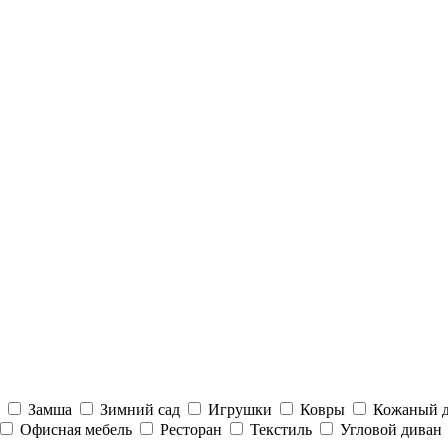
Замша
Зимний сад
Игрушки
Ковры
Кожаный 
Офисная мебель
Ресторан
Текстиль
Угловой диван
================
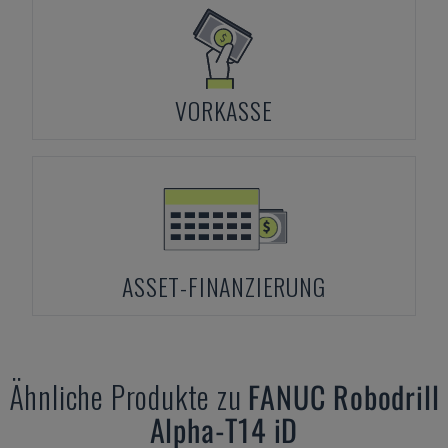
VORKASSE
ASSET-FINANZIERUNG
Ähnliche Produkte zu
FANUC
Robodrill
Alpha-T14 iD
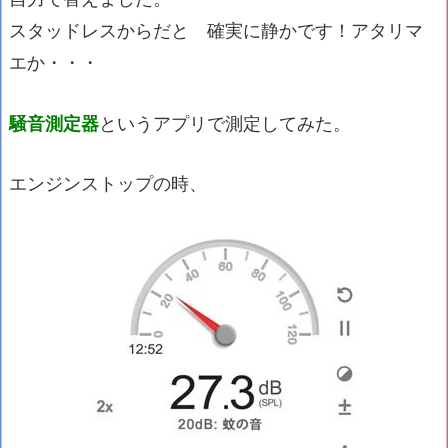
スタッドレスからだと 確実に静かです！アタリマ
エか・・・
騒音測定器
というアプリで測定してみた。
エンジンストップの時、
================
**WHAT NEEDS TO BE DONE**
There is a run of lines above from the one with "スタッドレスからだと 確実に静かです！アタリマ" to the one with "エンジンストップの時、"; print exactly that run, both ends included, and nothing else.

**YOUR SOLUTION**
スタッドレスからだと 確実に静かです！アタリマ
エか・・・
騒音測定器
というアプリで測定してみた。
エンジンストップの時、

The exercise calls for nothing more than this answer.